Disturbi dell’alimentazione: lo stress non porta necessariamente a una perdita dell’autocontrollo

Uno studio condotto da ricercatori dell’Università di Cambridge e pubblicato dalla rivista Journal of Neuroscience, suggerisce che, contrariamente a quanto si pensa, le persone con disturbi alimentari non perdono l’autocontrollo nel mangiare in risposta allo stress.


Le persone che soffrono di bulimia nervosa e un sottogruppo di quelle affette da anoressia nervosa condividono alcuni sintomi chiave, le abbuffate ricorrenti e comportamenti compensatori, come il vomito. I due disturbi si distinguono per l’indice di massa corporea (BMI) dei pazienti: gli adulti affetti da anoressia nervosa tendono ad avere un BMI inferiore a 18,5 kg / m2. 


“Studi di neuroimaging sulla bulimia nervosa riportano una ridotta attività nelle regioni fronto-striatali implicate nel controllo di autoregolamentazione e una teoria influente ipotizza che il binge-eating (disturbo da alimentazione incontrollata) sia il risultato di fallimenti di autoregolazione sotto stress”, scrivono gli autori. “Tuttavia, non ci sono prove dirette che lo stress psicologico comprometta l’autoregolazione nei disturbi da alimentazione incontrollata, o che tali deficit di autoregolamentazione si generalizzino al binge eating in individui sottopeso”.


Per esaminare questa teoria, i ricercatori hanno invitato 85 donne – 22 con anoressia nervosa, 33 con bulimia nervosa e 30 controlli sani – a partecipare a un soggiorno di due giorni al Wellcome Trust-MRC Institute of Metabolic Science Translational Research Facility (TRF). La struttura, che comprende un’unità di comportamento alimentare, è progettata in modo che la dieta e l’ambiente di un volontario possano essere strettamente controllati e il loro stato metabolico studiato in dettaglio durante la permanenza.


Durante il loro soggiorno, ogni mattina le donne hanno ricevuto pasti controllati forniti da un nutrizionista. Sono state sottoposte a un periodo di digiuno durante il quale sono state portate al vicino Wolfson Brain Imaging Center, dove hanno svolto compiti mentre la loro attività cerebrale veniva monitorata tramite risonanza magnetica funzionale.


I primi compiti riguardavano l’arresto della progressione di una barra che si alzava sullo schermo di un computer premendo un tasto. Il compito principale consisteva nell’arrestare la barra in movimento quando raggiungeva la linea mediana. In alcuni casi sono stati presentati segnali di stop, in cui la barra in movimento si è fermata automaticamente prima di raggiungere la linea di mezzo, in questo caso le partecipanti non dovevano fare nulla. Si tratta di “attività di anticipazione del segnale di arresto, una misura convalidata di inibizione proattiva (cioè anticipazione dell’arresto) e reattiva (arresto definitivo)”, scrivono gli autori.

Le donne hanno poi svolto un compito volto ad aumentare i loro livelli di stress. È stato chiesto loro di eseguire una serie di test aritmetici mentali mentre ricevevano scosse elettriche lievi ma imprevedibili e gli è stato detto che se non fossero riuscite a svolgere il compito, i loro dati sarebbero stati esclusi dallo studio. Hanno ricevuto feedback durante l’attività, come: “le tue prestazioni sono inferiori alla media”.

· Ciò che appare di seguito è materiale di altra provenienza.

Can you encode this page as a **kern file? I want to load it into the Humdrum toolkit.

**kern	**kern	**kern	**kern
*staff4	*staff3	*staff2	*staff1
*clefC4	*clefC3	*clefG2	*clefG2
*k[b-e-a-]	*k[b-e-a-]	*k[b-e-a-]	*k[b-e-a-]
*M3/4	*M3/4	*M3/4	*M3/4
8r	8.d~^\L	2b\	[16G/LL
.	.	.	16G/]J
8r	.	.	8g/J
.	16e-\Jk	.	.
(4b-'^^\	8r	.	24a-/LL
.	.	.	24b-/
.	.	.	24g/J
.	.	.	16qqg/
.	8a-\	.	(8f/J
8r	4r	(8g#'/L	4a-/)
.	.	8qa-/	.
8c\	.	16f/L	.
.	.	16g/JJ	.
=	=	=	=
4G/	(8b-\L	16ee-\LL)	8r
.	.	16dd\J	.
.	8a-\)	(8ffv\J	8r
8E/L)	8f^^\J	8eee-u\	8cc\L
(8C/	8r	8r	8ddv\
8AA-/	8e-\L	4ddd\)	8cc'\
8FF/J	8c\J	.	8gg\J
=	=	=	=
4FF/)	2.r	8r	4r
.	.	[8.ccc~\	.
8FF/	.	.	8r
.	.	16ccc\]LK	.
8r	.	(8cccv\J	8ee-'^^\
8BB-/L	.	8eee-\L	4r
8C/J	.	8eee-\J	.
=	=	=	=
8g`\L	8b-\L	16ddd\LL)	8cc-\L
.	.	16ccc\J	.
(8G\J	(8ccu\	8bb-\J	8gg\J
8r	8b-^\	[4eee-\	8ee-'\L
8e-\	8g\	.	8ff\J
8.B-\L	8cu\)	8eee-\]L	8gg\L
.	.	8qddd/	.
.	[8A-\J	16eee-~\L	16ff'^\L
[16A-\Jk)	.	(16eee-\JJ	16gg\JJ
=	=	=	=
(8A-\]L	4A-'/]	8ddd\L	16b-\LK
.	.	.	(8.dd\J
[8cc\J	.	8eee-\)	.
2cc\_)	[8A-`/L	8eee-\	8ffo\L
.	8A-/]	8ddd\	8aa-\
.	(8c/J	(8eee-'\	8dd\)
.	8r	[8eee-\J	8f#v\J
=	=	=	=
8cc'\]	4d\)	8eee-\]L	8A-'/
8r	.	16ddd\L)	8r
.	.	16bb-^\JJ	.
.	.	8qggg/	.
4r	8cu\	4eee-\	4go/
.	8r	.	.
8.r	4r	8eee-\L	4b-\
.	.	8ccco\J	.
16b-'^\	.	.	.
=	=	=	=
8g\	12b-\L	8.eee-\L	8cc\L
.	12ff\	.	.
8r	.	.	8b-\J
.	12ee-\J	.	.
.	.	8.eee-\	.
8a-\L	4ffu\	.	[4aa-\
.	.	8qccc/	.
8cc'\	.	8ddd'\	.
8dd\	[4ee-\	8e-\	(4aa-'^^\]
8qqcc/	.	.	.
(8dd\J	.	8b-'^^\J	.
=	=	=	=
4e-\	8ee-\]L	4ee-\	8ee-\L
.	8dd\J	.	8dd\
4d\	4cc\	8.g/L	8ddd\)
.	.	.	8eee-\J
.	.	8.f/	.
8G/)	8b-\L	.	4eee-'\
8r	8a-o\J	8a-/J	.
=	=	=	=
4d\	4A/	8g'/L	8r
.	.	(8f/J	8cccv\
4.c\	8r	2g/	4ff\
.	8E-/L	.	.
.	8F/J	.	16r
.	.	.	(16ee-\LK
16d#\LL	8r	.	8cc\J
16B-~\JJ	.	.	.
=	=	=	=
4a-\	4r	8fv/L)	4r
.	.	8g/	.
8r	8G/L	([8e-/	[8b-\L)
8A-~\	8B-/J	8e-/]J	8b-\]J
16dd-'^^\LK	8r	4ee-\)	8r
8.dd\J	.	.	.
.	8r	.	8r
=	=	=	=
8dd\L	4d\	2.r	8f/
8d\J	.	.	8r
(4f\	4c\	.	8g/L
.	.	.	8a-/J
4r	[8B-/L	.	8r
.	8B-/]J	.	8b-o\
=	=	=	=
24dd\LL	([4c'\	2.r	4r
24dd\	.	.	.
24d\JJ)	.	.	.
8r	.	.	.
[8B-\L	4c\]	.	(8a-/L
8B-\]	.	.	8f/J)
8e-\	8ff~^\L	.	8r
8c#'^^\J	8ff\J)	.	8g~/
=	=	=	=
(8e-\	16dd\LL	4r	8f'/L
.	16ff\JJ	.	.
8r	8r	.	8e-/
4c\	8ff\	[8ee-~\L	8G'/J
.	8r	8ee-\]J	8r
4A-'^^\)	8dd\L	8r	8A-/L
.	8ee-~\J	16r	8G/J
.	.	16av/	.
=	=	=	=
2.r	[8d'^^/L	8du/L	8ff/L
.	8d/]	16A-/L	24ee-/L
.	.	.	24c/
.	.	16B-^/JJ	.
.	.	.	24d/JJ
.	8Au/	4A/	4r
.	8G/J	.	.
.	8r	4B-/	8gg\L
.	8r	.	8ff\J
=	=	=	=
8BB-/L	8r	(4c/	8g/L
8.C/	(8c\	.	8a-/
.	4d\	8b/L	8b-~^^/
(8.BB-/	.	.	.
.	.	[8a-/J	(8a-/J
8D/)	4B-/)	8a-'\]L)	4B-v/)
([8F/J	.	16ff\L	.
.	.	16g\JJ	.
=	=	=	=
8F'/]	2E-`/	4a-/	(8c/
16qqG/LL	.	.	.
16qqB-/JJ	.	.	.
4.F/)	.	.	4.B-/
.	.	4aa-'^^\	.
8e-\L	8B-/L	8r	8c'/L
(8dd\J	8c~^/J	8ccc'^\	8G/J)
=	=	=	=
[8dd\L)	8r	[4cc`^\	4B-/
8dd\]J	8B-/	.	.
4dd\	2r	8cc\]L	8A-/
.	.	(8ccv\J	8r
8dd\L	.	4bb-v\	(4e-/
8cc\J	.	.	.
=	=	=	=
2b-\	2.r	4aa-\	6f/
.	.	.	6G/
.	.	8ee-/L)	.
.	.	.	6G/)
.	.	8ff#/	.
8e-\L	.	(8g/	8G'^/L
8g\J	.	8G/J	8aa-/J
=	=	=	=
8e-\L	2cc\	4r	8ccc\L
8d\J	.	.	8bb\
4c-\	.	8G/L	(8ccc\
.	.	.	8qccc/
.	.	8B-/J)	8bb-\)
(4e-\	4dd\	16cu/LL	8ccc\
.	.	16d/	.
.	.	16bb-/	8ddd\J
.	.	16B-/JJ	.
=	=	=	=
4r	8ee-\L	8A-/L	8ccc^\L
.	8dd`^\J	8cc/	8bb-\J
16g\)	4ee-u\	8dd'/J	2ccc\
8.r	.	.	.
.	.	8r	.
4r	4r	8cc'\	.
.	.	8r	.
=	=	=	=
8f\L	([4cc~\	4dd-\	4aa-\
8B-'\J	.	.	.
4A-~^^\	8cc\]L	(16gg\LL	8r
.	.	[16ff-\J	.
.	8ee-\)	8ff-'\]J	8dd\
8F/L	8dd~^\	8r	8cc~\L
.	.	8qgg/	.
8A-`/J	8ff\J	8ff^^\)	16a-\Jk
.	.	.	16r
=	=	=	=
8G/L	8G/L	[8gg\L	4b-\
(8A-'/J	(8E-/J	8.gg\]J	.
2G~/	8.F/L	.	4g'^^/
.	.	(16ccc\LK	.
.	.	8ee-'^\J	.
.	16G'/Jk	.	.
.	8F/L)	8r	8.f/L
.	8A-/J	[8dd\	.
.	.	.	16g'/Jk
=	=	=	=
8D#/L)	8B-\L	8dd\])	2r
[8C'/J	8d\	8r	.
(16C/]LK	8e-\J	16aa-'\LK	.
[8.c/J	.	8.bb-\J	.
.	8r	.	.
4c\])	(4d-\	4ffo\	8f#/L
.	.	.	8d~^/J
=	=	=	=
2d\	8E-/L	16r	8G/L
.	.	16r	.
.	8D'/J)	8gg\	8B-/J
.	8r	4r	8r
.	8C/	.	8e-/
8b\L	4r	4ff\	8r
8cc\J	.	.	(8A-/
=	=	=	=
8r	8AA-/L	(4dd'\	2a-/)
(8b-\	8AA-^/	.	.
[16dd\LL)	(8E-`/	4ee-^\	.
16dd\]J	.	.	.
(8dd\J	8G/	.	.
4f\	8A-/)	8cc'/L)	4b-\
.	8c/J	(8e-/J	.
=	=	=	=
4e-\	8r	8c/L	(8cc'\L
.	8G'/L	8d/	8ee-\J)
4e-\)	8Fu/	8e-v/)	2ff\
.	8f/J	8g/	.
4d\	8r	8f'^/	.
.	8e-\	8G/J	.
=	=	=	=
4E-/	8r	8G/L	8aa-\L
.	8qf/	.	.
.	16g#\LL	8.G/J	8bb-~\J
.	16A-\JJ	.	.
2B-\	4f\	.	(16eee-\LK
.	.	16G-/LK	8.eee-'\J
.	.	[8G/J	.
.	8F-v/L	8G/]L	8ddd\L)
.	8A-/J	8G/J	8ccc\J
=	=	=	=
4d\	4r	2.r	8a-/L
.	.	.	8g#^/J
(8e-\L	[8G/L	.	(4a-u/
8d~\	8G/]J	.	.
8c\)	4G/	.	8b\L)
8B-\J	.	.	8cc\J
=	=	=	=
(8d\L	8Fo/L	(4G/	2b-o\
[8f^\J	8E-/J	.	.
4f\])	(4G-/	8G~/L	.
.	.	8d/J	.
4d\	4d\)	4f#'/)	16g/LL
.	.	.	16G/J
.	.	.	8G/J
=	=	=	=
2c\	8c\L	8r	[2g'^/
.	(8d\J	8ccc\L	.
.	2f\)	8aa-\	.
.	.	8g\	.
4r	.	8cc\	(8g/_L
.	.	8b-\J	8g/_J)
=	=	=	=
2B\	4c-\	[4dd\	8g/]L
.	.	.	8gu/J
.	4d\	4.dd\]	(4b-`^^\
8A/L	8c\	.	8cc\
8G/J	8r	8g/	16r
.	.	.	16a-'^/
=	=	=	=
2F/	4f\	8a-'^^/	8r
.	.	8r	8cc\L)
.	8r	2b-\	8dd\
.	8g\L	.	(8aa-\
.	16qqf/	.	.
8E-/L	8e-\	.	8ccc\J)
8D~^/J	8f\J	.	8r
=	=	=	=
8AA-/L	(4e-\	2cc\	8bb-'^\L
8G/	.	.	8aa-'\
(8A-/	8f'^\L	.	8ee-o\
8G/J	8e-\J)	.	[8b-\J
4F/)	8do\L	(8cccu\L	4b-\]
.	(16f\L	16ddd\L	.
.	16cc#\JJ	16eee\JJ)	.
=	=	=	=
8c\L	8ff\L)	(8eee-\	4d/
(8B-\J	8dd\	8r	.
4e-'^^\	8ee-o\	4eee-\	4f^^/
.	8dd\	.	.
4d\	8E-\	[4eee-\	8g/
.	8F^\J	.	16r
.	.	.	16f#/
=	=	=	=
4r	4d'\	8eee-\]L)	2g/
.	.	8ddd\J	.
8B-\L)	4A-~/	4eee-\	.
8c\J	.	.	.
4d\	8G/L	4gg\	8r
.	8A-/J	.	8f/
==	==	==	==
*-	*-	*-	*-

Le donne hanno quindi ripetuto di nuovo il primo test (della barra). Alla fine, le volontarie sono tornate all’Unità Comportamentale Alimentare, dove è stato offerto loro un buffet “all you can eat”.


Durante il secondo giorno le partecipanti hanno svolto gli stessi compiti, ma senza le componenti stressanti del test.


Il team ha scoperto che le donne con bulimia nervosa avevano peggiori prestazioni quando si trattava di interrompere la barra rispetto agli altri gruppi, avevano quindi una ridotta inibizione proattiva. “Entrambi i gruppi di pazienti hanno mostrato cambiamenti distinti, indotti dallo stress, nell’attività frontale inferiore e superiore durante l’inibizione sia proattiva che reattiva”, scrivono. Tuttavia, lo stress non ha influenzato in alcun modo le prestazioni effettive in nessun0 dei tre gruppi. I ricercatori hanno osservato che le pazienti in generale mangiavano meno al buffet rispetto ai controlli, ma sorprendentemente la quantità di cibo ingerita non cambiava se le volontarie erano sottoposte a una prova stressante.

Margaret Westwater, prima autrice dello studio, sottolinea: “la teoria suggerisce che le pazienti avrebbero dovuto mangiare di più quando erano stressate, ma non è successo. Chiaramente, quando pensiamo al comportamento alimentare in questi disturbi, dobbiamo adottare un approccio più sfumato”.